The duel of Hector and Ajax on an Attic red-figure cup, 5th-4th century B.C., via The Louvre Museum, Paris

The Death of Hector by Peter Paul Rubens, 1630-35, via the Boijmans Museum, Rotterdam

The Triumph of Achilles by Franz Matsch, 1892, via the Corfu Achillion Museum

The Triumph of Achilles by Franz Matsch, 1892, via the Corfu Achillion Museum

The Procession of the Trojan Horse into Troy by Giovanni Domenico Tiepolo, around 1760, via the National Gallery, London

Aeneas, Anchises, and Ascanius by Gian Lorenzo Bernini, 1618-19, via the Borghese Gallery, Rome

Odysseus and the Sirens. Attic red-figured stamnos, by the Siren painter. From Vulci, c.480-470 BC. British Museum, London, UK. Leemage/ Universal Images Group/ Getty Images

Ulysses is a modernist novel by Irish writer James Joyce. Parts of it were first serialized in the American journal The Little Review from March 1918 to December 1920, and the entire work was published in Paris by Sylvia Beach on 2 February 1922, Joyce’s fortieth birthday. It is considered one of the most important works of modernist literature[3] and has been called “a demonstration and summation of the entire movement.”[4] According to Declan Kiberd, “Before Joyce, no writer of fiction had so foregrounded the process of thinking.”[5]
Ulysses chronicles the appointments and encounters of the itinerant Leopold Bloom in Dublin in the course of an ordinary day, 16 June 1904.[6][7] Ulysses is the Latinised name of Odysseus, the hero of Homer‘s epic poem the Odyssey, and the novel establishes a series of parallels between the poem and the novel, with structural correspondences between the characters and experiences of Bloom and Odysseus, Molly Bloom and Penelope, and Stephen Dedalus and Telemachus, in addition to events and themes of the early 20th-century context of modernism, Dublin, and Ireland’s relationship to Britain. The novel is highly allusive and its prose imitates the styles of different periods of English literature.
Since its publication, the book has attracted controversy and scrutiny, ranging from an obscenity trial in the United States in 1921 to protracted textual “Joyce Wars”. The novel’s stream of consciousness technique, careful structuring, and experimental prose—replete with puns, parodies, and allusions—as well as its rich characterisation and broad humour have led it to be regarded as one of the greatest literary works in history; Joyce fans worldwide now celebrate 16 June as Bloomsday.
SOURCE: Wikipedia contributors. “Ulysses (novel).” Wikipedia, The Free Encyclopedia. Wikipedia, The Free Encyclopedia, 10 Jul. 2023. Web. 14 Jul. 2023.
REFLECTION
Exploring the outcomes of exercise two, I got involved in an engaging loop of conclusions that I felt very affiliated with.

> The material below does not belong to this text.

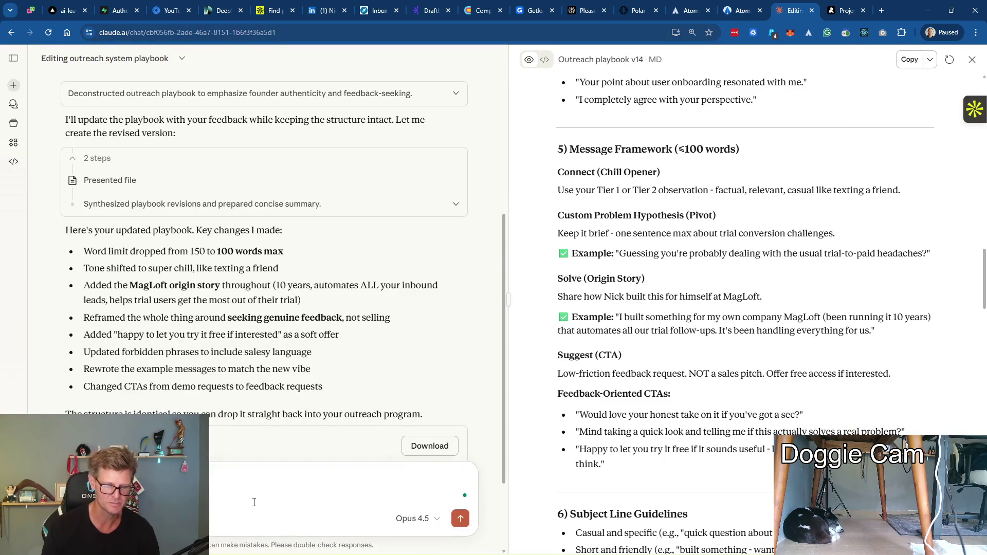
key(ctrl+v)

My research was about stories, language, and ancient Greece: themes that engage my interest. To my great surprise, I find them an infinite pool of inspiration and case studies. The unknown Greek storytellers of the Greek classical times and the era before are, to a matter of tragic irony, the unsung heroes of their own lives. Even though their lives play a minor role in their rhapsodies, they have passed to the generations to follow theirs, a lively tradition of heroic times where their protagonists were the main criterion of the ideal life.
The song of Seikillos, written for his late wife in the language of the great lyricists, is always pleasant to listen to. The whole context of the Seikilos love story, even though it is sad to read about, is about enjoying life. Eighteen centuries have passed since it was born, but it is still thrilling and engaging.
Finally, the idea that people in the world we live in today are still talking about the language Homer and his ancestors were communicating with is thrilling. It is worth mentioning not only as a matter of tradition and language but as a heritage of a civilisation that thrived and brought the Western world a spirit that still thrives today.